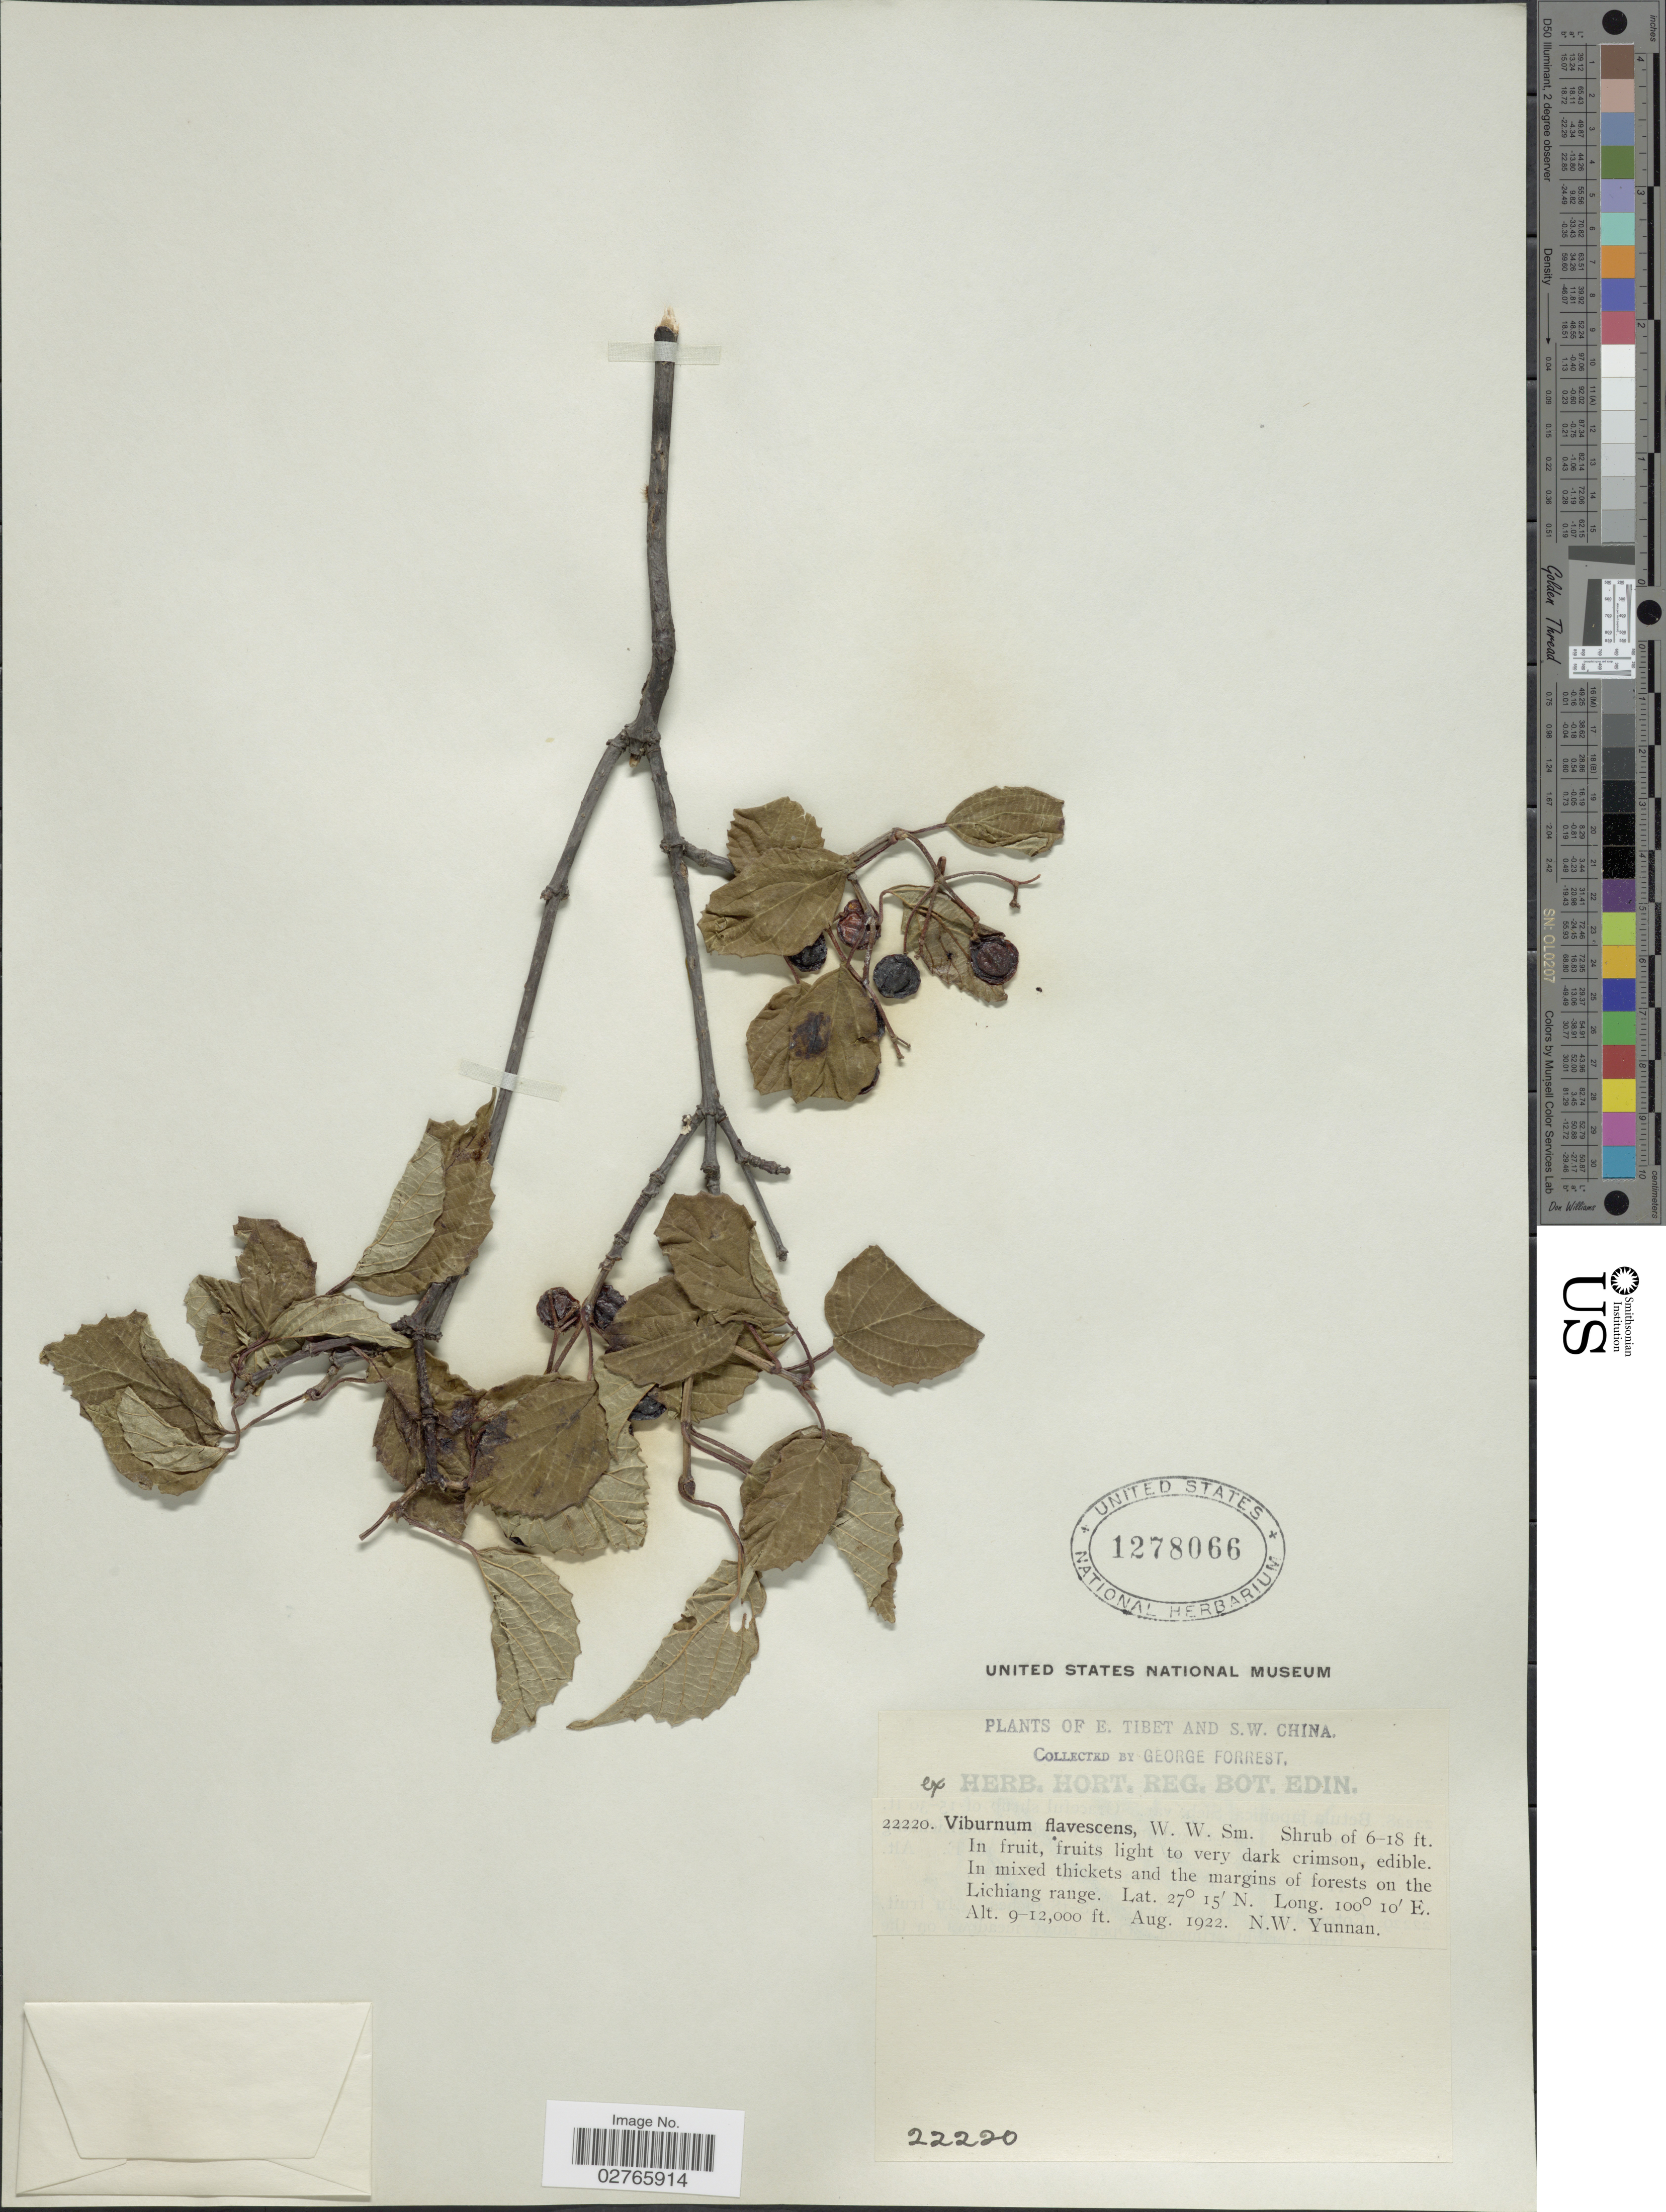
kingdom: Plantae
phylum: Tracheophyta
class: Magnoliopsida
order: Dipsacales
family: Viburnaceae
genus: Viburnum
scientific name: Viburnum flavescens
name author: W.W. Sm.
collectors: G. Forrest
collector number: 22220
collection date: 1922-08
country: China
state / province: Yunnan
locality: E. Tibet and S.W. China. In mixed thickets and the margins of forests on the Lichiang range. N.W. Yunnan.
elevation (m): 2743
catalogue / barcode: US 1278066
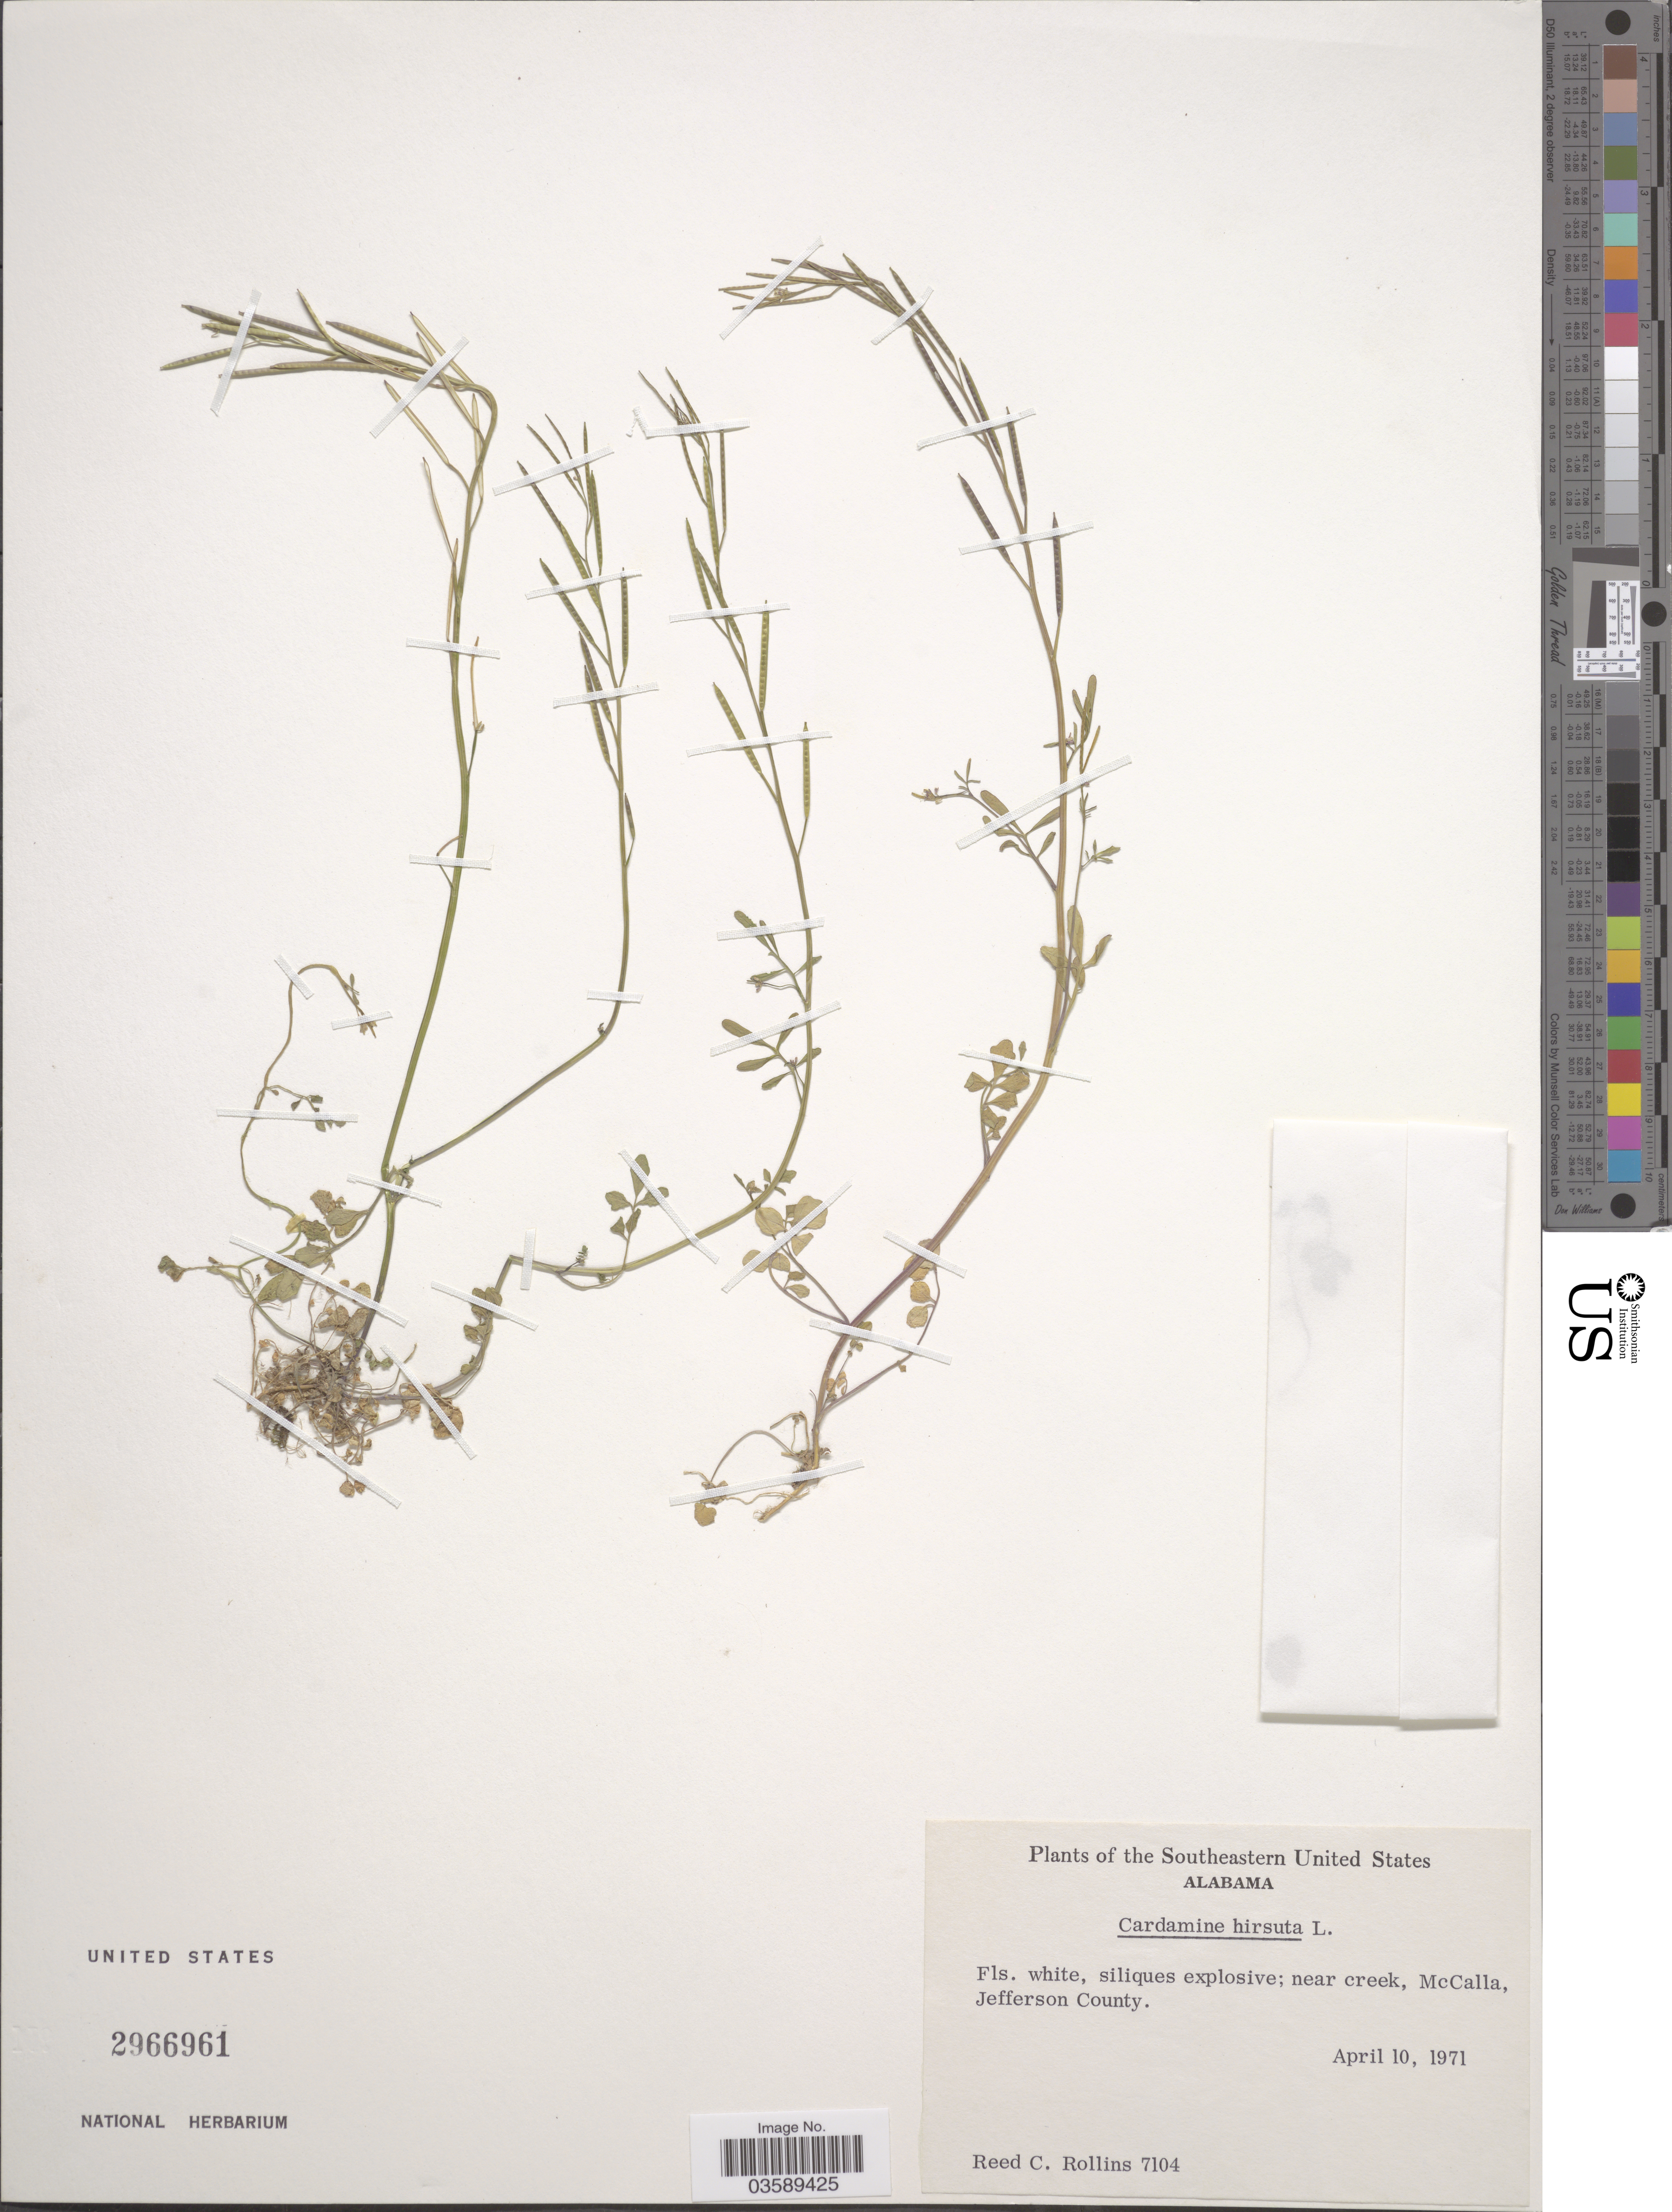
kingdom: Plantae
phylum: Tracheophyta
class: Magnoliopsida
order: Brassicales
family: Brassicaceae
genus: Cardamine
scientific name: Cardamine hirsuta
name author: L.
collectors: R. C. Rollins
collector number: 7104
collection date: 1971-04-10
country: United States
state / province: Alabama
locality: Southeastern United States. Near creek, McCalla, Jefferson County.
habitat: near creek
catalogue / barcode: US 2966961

• Aim of the task
Rewrite the listing from its start through the line containing "state / province: Yunnan", substituting "date collected" for "collection date" and keeping everything else unchanged. Leave out the pictures.

• Exercise answer
kingdom: Plantae
phylum: Tracheophyta
class: Magnoliopsida
order: Dipsacales
family: Viburnaceae
genus: Viburnum
scientific name: Viburnum flavescens
name author: W.W. Sm.
collectors: G. Forrest
collector number: 22220
date collected: 1922-08
country: China
state / province: Yunnan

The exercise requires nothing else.